Greetings from St. Petersburg
I do a fair amount of writing that never makes it into the blog. One has been a discussion within a thread of an entry on the Frozen Tropics blog. I tend to be pretty consistent, arguing for a strengthening and extension of urban form within DC, rather than encouraging or accepting building and site design based on suburban, car-oriented forms.
That's why I continue to rail against the Brentwood Shopping Center as an example of execrable crap, crap that could have easily been avoided, had the city demanded it.
But some of the response, when I write such, is that the area wasn't anything before, so why should I be advocating for something better?
I call this "better than a parking lot/better than cinder block" kind of thinking.
One of my colleagues always says, when I recount such stories, "why do you even bother trying to talk to such people?"
I guess it's because I think that at the root, people have potential. They're just seemingly "uninformed" (a classmate suggested this word during a recent discussion where I had been talking about the standard level of discourse on DC-area websites about land use and planning issues, using the word "dumb" -- "stupid" would have also sufficed; although it's really 50/50 or 60/40 maybe, some people and some threads are really really great, but in any case it seems as if the discourse doesn't improve over time, as new threads and storylines are introduced) because they have been patterned with a suburban land use and development paradigm of value engineered, visually degraded, automobile-connected, low density segregated uses. And they don't realize that (1) they have been patterned by this paradigm; (2) which isn't appropriate for city places. (This is why I fervently call myself an "old urbanist" rather than a "new urbanist.")

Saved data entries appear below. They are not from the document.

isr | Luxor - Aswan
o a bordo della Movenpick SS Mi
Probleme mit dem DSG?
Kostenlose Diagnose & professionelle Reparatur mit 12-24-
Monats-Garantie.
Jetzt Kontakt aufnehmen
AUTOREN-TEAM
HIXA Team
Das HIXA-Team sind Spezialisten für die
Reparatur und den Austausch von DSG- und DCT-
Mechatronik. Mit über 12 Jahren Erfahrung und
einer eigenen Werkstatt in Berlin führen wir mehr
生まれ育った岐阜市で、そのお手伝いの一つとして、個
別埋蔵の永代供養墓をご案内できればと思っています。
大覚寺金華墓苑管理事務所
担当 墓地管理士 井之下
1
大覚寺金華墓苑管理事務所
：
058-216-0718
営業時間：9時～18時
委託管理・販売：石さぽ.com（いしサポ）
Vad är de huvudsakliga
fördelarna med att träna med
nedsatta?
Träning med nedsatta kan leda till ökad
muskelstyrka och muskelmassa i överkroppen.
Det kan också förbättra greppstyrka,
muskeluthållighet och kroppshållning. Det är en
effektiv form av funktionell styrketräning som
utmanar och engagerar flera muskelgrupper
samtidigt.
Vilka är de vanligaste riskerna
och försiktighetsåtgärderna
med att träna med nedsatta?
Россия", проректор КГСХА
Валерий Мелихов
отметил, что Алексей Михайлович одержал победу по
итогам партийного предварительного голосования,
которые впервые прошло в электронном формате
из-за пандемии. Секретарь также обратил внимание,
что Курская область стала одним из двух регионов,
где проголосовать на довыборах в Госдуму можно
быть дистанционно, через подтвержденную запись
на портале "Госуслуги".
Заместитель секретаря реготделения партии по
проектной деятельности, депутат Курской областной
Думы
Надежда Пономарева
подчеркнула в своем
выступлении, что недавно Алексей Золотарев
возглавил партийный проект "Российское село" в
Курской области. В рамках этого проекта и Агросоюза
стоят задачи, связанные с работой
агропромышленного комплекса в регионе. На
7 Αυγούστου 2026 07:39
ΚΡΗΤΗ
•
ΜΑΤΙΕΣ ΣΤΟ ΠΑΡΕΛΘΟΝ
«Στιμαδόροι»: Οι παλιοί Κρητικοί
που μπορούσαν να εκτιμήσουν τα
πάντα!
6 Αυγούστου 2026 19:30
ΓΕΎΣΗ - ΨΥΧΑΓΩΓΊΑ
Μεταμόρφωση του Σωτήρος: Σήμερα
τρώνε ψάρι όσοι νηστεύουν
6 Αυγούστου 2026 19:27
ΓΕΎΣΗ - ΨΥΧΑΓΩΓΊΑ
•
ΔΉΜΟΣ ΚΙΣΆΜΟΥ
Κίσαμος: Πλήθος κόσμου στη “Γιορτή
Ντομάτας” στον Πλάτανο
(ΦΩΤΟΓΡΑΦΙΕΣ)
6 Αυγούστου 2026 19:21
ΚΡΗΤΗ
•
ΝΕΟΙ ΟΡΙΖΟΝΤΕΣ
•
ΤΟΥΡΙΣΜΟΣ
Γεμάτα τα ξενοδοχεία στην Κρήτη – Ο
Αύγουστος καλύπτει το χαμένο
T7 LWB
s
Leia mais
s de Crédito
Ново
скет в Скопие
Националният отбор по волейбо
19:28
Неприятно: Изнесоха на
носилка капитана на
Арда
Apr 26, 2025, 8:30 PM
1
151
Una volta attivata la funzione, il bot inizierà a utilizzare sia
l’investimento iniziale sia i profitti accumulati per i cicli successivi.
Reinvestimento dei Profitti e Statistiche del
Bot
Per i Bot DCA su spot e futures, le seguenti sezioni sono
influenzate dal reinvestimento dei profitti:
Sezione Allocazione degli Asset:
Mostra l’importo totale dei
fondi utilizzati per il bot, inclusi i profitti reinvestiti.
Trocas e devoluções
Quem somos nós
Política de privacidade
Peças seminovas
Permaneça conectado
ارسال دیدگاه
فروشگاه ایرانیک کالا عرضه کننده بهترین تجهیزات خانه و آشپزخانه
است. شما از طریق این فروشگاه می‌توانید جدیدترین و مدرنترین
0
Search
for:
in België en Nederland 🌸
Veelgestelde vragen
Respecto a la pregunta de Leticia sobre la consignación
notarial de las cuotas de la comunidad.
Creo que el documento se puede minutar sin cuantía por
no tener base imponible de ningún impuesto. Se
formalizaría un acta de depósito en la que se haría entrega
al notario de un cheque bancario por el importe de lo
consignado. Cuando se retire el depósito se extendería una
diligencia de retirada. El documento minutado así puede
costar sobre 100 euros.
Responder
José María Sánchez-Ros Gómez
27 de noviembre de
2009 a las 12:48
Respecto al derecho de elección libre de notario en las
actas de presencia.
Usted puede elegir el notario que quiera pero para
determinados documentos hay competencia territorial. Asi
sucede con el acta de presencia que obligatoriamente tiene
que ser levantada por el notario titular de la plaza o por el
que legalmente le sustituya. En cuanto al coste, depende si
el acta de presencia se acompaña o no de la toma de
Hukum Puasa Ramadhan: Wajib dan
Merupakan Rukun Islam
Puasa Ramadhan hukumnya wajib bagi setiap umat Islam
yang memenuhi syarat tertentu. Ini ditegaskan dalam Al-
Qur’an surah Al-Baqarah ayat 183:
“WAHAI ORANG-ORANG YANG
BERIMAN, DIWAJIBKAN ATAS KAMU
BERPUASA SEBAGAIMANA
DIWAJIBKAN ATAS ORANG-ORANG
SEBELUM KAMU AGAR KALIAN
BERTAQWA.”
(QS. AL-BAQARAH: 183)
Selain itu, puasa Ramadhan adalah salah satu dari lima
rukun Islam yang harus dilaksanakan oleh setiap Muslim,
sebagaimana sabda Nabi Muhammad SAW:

Steve Pinkus, this blog's erstwhile photocorrespondent (check this out for more of his photos) shares with us a couple shots of streets in St. Petersburg, Florida.
It made me think about DC as a place for residents and visitors. Sure we want to go visit places like St. Petersburg in the winter especially, but why if it looks like this?
Even beyond the aesthetic value of living in beautiful places, there is great economic value as well. (See for example, "The Market for Mixed Use & Walkability" by Laurence Aurbach.)